第214話 ようやく辿り着いた太古の社
キャスタールとは、キャスタリア中部大山脈付近の諸国の文明の根幹であるらしい。蒸気機関の発明まで、元々は光源や熱源として利用されていたのだ。
ほんわかと、黄と橙の灯りが幻想的で。どの家屋からも漏れている。
麓の街だからなだらかな坂道になっていて、街の入口からは全体がよく見える。
「綺麗な街ね」
「エル姉ちゃんアルニア来てずっとそれ言ってる」
「そうだったかしら」
サクサクと雪道を進む。
「あれ、ジンじゃねえか。もう帰ってきたのか」
「!」
通りすがりの男性に話し掛けられた。ジンは、笑って手を振った。
「うん。ただいま。用事が終わったから、また修行だよ」
「そっか。んでそっちの別嬪さんは……。エルフか」
「うん。俺のパーティメンバー」
ジンの紹介で、私達も名乗る。
彼は、私達がエルフだと知ってもあまり驚いたり、怪訝そうにしたりはしなかった。
他にも何度か住人に声を掛けられた。ジンはこの街に馴染んでいるようだった。そして、やはり私達はエルフでも差別的な感情を受けなかった。
「アルニアってこうなの?」
「うーん。いや、ウリスマだけかな。この街には、エルフはひとり居るから」
とのことだった。
「まあ、そもそもジンと一緒に入ればあまり差別されませんよ」
「ずっとジンに引っ付いているのも嫌よ私」
ジンの案内で、街を突っ切る。近くの小高い丘を目指しているようだ。石造りの古そうな階段に差し掛かる。その入口。階段を挟むように大きな丸い柱が立っていた。
「柱……? いえ、上で繋がっているわね」
「これは、なんですか?」
ルフも知らないようだった。明らかに、他の街やこの街の意匠とは異なる雰囲気。丸い柱は赤く塗られていて、先の方では垂直に取り付けられた梁のような柱で、扉の無い門のように上部で繋がっている。形も不思議だ。

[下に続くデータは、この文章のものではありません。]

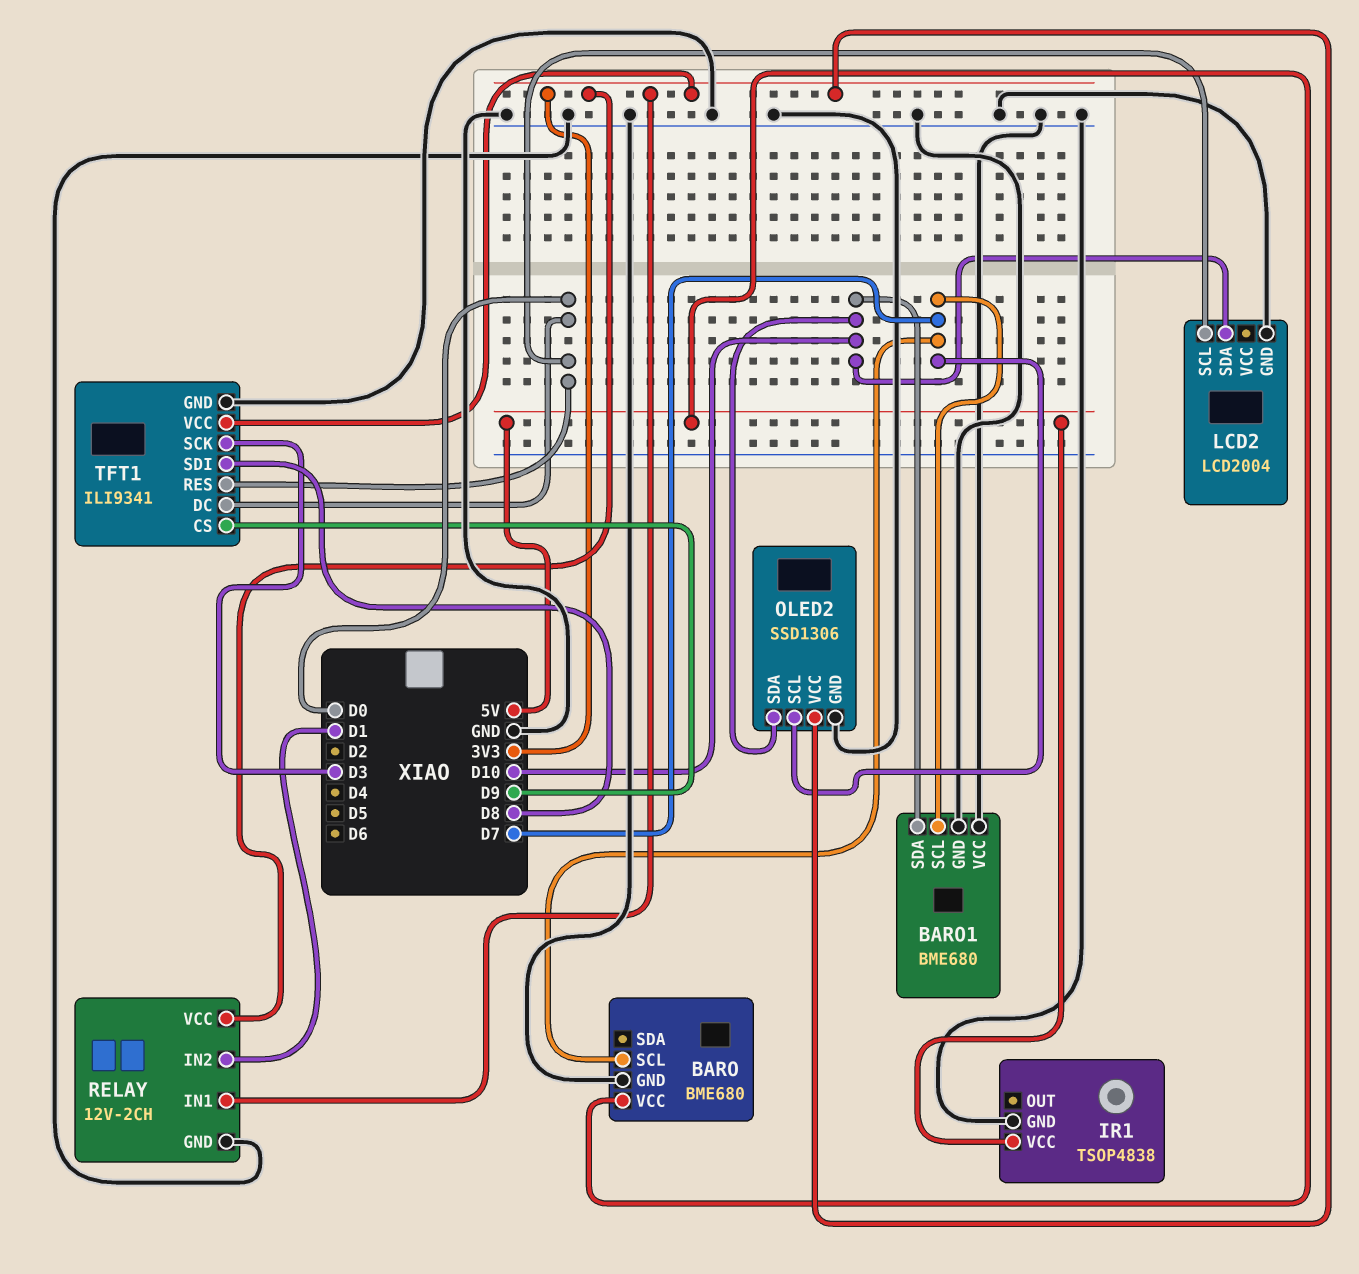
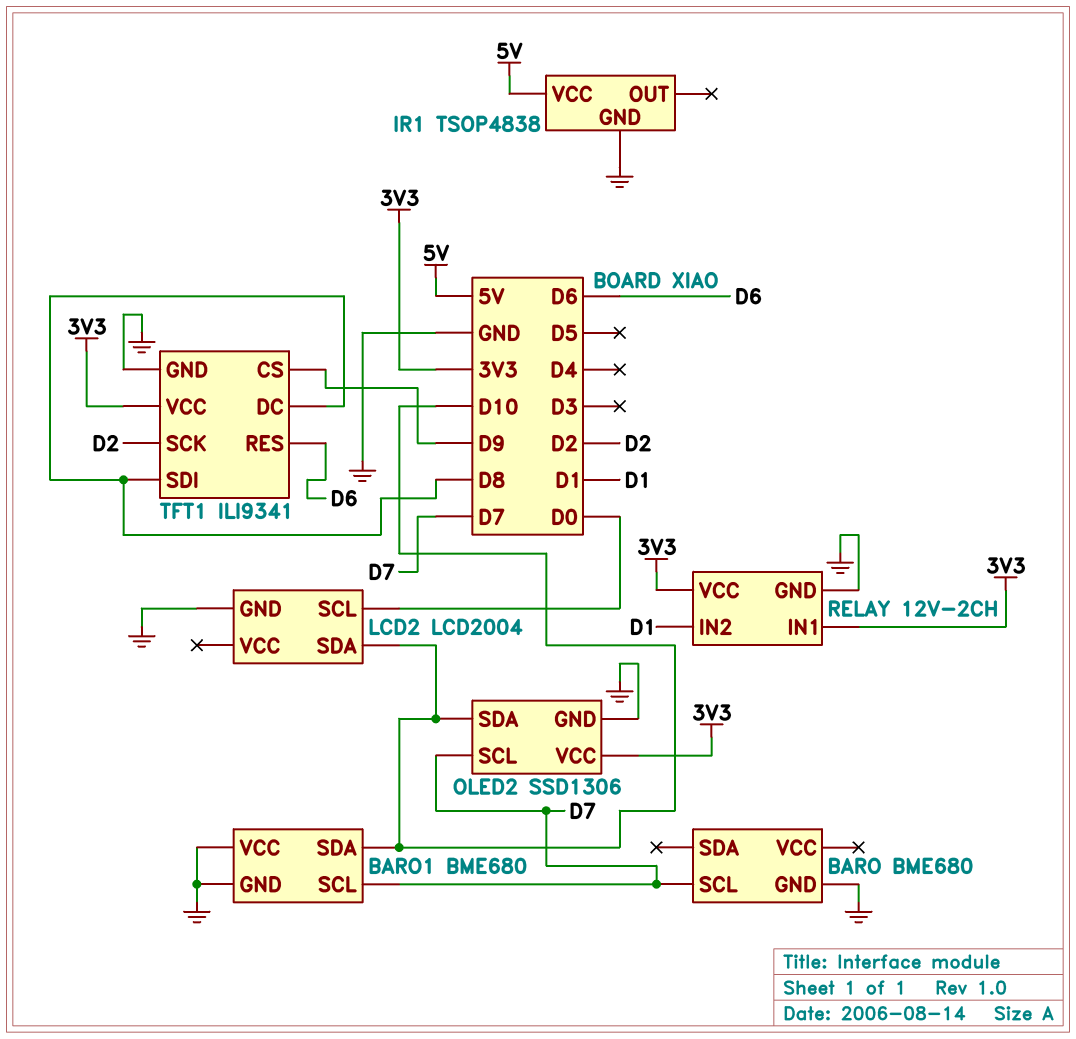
BARO pin VCC: 5V -> none
TFT1 pin DC: D0 -> D8
TFT1 pin RES: D0 -> D6
TFT1 pin SCK: D3 -> D2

「えっと、これは『鳥居』。大昔の宗教施設だよ。師匠はそう言ってた」
「トリイ、ね。神正教ではないのね」
「うん。アルニア自体は他のキャスタリアと同じく神正教が国教だけどね。まあ、今は師匠しか信徒は居ないみたい。よく知らないんだ。さあ登ろう」
大昔、とは。どれくらいの時代を指すのだろう。少なくとも、私がオルスで学んだニンゲン界やオルス大陸の歴史では出てこなかった。
九種紀だろうか。それとも……。
考え事をしながら登る。長い階段だけれど、今の私達にとっては苦も無く登れる。ここを走り込むのなら、良い訓練になりそうだけど。
◇◇◇
頂上に着いた。雪の積もっている平らな広場だ。ここにも、大きな鳥居があった。その奥に、建物がある。木造に見えるけれど、やはりアルニアの建築様式ではない。
「確かカナカナって言ったわね。ジンの師匠って、どういう人なの?」
「まあ、ひと言で言えば変な人かな――――」
ジンに尋ねて、応えを聞きながら振り向いた時には。
そこにあった筈のジンの頭は、私の視界から消し飛んでいた。